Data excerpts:
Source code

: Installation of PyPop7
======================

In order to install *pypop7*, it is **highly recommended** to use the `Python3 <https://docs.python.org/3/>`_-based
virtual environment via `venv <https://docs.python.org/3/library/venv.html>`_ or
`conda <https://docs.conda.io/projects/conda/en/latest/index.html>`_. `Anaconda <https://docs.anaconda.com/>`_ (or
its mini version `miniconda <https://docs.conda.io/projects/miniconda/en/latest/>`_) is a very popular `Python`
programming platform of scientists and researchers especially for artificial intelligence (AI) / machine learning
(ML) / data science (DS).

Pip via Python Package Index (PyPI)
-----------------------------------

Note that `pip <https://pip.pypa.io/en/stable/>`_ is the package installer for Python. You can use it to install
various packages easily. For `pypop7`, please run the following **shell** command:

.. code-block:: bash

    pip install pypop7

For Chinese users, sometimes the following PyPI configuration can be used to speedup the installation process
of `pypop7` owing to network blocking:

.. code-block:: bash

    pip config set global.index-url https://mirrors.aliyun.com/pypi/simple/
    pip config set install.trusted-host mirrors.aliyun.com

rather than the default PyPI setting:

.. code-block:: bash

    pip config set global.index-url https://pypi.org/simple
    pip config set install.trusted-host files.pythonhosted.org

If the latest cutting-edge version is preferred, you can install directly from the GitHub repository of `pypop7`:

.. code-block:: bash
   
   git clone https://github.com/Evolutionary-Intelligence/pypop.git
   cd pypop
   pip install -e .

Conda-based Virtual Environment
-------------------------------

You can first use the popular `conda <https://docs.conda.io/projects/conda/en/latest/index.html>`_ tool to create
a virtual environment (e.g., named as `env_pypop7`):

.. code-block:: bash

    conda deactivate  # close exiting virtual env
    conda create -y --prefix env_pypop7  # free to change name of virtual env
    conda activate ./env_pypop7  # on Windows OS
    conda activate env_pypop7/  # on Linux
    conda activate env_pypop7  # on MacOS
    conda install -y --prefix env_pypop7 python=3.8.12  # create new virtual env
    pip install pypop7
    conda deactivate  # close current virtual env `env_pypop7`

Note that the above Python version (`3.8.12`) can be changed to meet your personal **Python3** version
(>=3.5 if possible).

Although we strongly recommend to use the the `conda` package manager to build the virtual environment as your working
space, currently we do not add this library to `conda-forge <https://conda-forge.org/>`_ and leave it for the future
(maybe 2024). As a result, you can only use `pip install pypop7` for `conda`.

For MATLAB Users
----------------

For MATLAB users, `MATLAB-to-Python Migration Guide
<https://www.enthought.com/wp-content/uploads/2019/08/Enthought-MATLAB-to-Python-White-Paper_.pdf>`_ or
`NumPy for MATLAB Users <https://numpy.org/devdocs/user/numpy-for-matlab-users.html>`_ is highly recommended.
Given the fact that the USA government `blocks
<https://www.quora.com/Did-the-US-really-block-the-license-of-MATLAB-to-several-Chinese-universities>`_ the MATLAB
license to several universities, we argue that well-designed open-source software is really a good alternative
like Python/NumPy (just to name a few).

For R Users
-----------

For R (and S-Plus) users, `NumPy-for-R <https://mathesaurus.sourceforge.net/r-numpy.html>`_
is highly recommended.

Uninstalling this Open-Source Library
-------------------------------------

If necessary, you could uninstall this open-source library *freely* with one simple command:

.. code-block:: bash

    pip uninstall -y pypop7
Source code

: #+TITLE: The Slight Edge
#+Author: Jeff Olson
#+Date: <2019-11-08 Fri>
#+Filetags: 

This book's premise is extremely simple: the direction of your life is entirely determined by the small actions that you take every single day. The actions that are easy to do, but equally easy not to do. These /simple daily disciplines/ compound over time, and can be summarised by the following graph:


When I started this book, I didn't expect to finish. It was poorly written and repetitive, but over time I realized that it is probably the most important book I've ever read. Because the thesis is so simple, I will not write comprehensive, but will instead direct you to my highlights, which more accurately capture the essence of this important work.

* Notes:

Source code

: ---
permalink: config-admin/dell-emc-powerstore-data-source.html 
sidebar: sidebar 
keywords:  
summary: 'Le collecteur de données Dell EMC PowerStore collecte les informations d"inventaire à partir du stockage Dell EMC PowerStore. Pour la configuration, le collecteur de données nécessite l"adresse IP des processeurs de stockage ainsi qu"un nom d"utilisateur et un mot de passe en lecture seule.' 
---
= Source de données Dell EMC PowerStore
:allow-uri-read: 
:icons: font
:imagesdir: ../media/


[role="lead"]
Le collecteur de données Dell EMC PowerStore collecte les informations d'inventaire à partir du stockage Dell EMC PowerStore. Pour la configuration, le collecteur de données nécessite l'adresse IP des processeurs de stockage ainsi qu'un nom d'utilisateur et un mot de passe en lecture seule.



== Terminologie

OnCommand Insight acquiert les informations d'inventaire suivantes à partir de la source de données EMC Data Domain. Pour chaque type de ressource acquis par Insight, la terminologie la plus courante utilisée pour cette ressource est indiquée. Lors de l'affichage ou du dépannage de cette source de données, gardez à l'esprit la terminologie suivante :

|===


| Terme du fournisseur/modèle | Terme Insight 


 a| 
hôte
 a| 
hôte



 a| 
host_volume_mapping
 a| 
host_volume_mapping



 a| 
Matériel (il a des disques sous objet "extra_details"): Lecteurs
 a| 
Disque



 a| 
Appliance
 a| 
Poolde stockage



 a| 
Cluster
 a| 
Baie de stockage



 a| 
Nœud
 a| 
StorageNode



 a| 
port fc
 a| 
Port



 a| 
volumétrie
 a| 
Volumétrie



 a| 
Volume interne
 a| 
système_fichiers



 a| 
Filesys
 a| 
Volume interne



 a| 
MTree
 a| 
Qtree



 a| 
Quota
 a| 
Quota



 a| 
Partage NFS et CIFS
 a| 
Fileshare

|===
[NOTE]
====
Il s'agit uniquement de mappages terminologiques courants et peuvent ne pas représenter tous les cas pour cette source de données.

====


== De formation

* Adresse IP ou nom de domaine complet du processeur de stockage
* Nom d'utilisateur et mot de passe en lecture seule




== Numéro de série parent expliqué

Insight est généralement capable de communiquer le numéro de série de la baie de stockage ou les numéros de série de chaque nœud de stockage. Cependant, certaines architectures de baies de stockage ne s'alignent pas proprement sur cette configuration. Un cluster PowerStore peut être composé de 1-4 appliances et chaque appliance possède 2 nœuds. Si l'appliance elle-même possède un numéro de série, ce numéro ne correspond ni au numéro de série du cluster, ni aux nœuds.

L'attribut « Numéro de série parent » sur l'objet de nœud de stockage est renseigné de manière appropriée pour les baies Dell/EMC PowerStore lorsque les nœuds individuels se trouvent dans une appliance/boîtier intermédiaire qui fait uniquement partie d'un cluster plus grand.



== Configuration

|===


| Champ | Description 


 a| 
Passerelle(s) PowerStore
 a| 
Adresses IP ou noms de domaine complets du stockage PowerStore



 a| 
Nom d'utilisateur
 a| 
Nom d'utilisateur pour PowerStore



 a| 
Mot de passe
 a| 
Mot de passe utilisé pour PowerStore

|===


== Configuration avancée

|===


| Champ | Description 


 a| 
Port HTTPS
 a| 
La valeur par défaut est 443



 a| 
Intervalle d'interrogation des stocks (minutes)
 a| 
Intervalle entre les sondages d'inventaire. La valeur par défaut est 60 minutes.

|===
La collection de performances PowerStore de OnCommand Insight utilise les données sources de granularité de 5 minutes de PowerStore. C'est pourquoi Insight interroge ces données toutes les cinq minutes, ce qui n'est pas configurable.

What the task asks: Set down each entry above again exactly as it reads.

Exercise response:
Source code

: Installation of PyPop7
======================

In order to install *pypop7*, it is **highly recommended** to use the `Python3 <https://docs.python.org/3/>`_-based
virtual environment via `venv <https://docs.python.org/3/library/venv.html>`_ or
`conda <https://docs.conda.io/projects/conda/en/latest/index.html>`_. `Anaconda <https://docs.anaconda.com/>`_ (or
its mini version `miniconda <https://docs.conda.io/projects/miniconda/en/latest/>`_) is a very popular `Python`
programming platform of scientists and researchers especially for artificial intelligence (AI) / machine learning
(ML) / data science (DS).

Pip via Python Package Index (PyPI)
-----------------------------------

Note that `pip <https://pip.pypa.io/en/stable/>`_ is the package installer for Python. You can use it to install
various packages easily. For `pypop7`, please run the following **shell** command:

.. code-block:: bash

    pip install pypop7

For Chinese users, sometimes the following PyPI configuration can be used to speedup the installation process
of `pypop7` owing to network blocking:

.. code-block:: bash

    pip config set global.index-url https://mirrors.aliyun.com/pypi/simple/
    pip config set install.trusted-host mirrors.aliyun.com

rather than the default PyPI setting:

.. code-block:: bash

    pip config set global.index-url https://pypi.org/simple
    pip config set install.trusted-host files.pythonhosted.org

If the latest cutting-edge version is preferred, you can install directly from the GitHub repository of `pypop7`:

.. code-block:: bash
   
   git clone https://github.com/Evolutionary-Intelligence/pypop.git
   cd pypop
   pip install -e .

Conda-based Virtual Environment
-------------------------------

You can first use the popular `conda <https://docs.conda.io/projects/conda/en/latest/index.html>`_ tool to create
a virtual environment (e.g., named as `env_pypop7`):

.. code-block:: bash

    conda deactivate  # close exiting virtual env
    conda create -y --prefix env_pypop7  # free to change name of virtual env
    conda activate ./env_pypop7  # on Windows OS
    conda activate env_pypop7/  # on Linux
    conda activate env_pypop7  # on MacOS
    conda install -y --prefix env_pypop7 python=3.8.12  # create new virtual env
    pip install pypop7
    conda deactivate  # close current virtual env `env_pypop7`

Note that the above Python version (`3.8.12`) can be changed to meet your personal **Python3** version
(>=3.5 if possible).

Although we strongly recommend to use the the `conda` package manager to build the virtual environment as your working
space, currently we do not add this library to `conda-forge <https://conda-forge.org/>`_ and leave it for the future
(maybe 2024). As a result, you can only use `pip install pypop7` for `conda`.

For MATLAB Users
----------------

For MATLAB users, `MATLAB-to-Python Migration Guide
<https://www.enthought.com/wp-content/uploads/2019/08/Enthought-MATLAB-to-Python-White-Paper_.pdf>`_ or
`NumPy for MATLAB Users <https://numpy.org/devdocs/user/numpy-for-matlab-users.html>`_ is highly recommended.
Given the fact that the USA government `blocks
<https://www.quora.com/Did-the-US-really-block-the-license-of-MATLAB-to-several-Chinese-universities>`_ the MATLAB
license to several universities, we argue that well-designed open-source software is really a good alternative
like Python/NumPy (just to name a few).

For R Users
-----------

For R (and S-Plus) users, `NumPy-for-R <https://mathesaurus.sourceforge.net/r-numpy.html>`_
is highly recommended.

Uninstalling this Open-Source Library
-------------------------------------

If necessary, you could uninstall this open-source library *freely* with one simple command:

.. code-block:: bash

    pip uninstall -y pypop7
Source code

: #+TITLE: The Slight Edge
#+Author: Jeff Olson
#+Date: <2019-11-08 Fri>
#+Filetags: 

This book's premise is extremely simple: the direction of your life is entirely determined by the small actions that you take every single day. The actions that are easy to do, but equally easy not to do. These /simple daily disciplines/ compound over time, and can be summarised by the following graph:


When I started this book, I didn't expect to finish. It was poorly written and repetitive, but over time I realized that it is probably the most important book I've ever read. Because the thesis is so simple, I will not write comprehensive, but will instead direct you to my highlights, which more accurately capture the essence of this important work.

* Notes:

Source code

: ---
permalink: config-admin/dell-emc-powerstore-data-source.html 
sidebar: sidebar 
keywords:  
summary: 'Le collecteur de données Dell EMC PowerStore collecte les informations d"inventaire à partir du stockage Dell EMC PowerStore. Pour la configuration, le collecteur de données nécessite l"adresse IP des processeurs de stockage ainsi qu"un nom d"utilisateur et un mot de passe en lecture seule.' 
---
= Source de données Dell EMC PowerStore
:allow-uri-read: 
:icons: font
:imagesdir: ../media/


[role="lead"]
Le collecteur de données Dell EMC PowerStore collecte les informations d'inventaire à partir du stockage Dell EMC PowerStore. Pour la configuration, le collecteur de données nécessite l'adresse IP des processeurs de stockage ainsi qu'un nom d'utilisateur et un mot de passe en lecture seule.



== Terminologie

OnCommand Insight acquiert les informations d'inventaire suivantes à partir de la source de données EMC Data Domain. Pour chaque type de ressource acquis par Insight, la terminologie la plus courante utilisée pour cette ressource est indiquée. Lors de l'affichage ou du dépannage de cette source de données, gardez à l'esprit la terminologie suivante :

|===


| Terme du fournisseur/modèle | Terme Insight 


 a| 
hôte
 a| 
hôte



 a| 
host_volume_mapping
 a| 
host_volume_mapping



 a| 
Matériel (il a des disques sous objet "extra_details"): Lecteurs
 a| 
Disque



 a| 
Appliance
 a| 
Poolde stockage



 a| 
Cluster
 a| 
Baie de stockage



 a| 
Nœud
 a| 
StorageNode



 a| 
port fc
 a| 
Port



 a| 
volumétrie
 a| 
Volumétrie



 a| 
Volume interne
 a| 
système_fichiers



 a| 
Filesys
 a| 
Volume interne



 a| 
MTree
 a| 
Qtree



 a| 
Quota
 a| 
Quota



 a| 
Partage NFS et CIFS
 a| 
Fileshare

|===
[NOTE]
====
Il s'agit uniquement de mappages terminologiques courants et peuvent ne pas représenter tous les cas pour cette source de données.

====


== De formation

* Adresse IP ou nom de domaine complet du processeur de stockage
* Nom d'utilisateur et mot de passe en lecture seule




== Numéro de série parent expliqué

Insight est généralement capable de communiquer le numéro de série de la baie de stockage ou les numéros de série de chaque nœud de stockage. Cependant, certaines architectures de baies de stockage ne s'alignent pas proprement sur cette configuration. Un cluster PowerStore peut être composé de 1-4 appliances et chaque appliance possède 2 nœuds. Si l'appliance elle-même possède un numéro de série, ce numéro ne correspond ni au numéro de série du cluster, ni aux nœuds.

L'attribut « Numéro de série parent » sur l'objet de nœud de stockage est renseigné de manière appropriée pour les baies Dell/EMC PowerStore lorsque les nœuds individuels se trouvent dans une appliance/boîtier intermédiaire qui fait uniquement partie d'un cluster plus grand.



== Configuration

|===


| Champ | Description 


 a| 
Passerelle(s) PowerStore
 a| 
Adresses IP ou noms de domaine complets du stockage PowerStore



 a| 
Nom d'utilisateur
 a| 
Nom d'utilisateur pour PowerStore



 a| 
Mot de passe
 a| 
Mot de passe utilisé pour PowerStore

|===


== Configuration avancée

|===


| Champ | Description 


 a| 
Port HTTPS
 a| 
La valeur par défaut est 443



 a| 
Intervalle d'interrogation des stocks (minutes)
 a| 
Intervalle entre les sondages d'inventaire. La valeur par défaut est 60 minutes.

|===
La collection de performances PowerStore de OnCommand Insight utilise les données sources de granularité de 5 minutes de PowerStore. C'est pourquoi Insight interroge ces données toutes les cinq minutes, ce qui n'est pas configurable.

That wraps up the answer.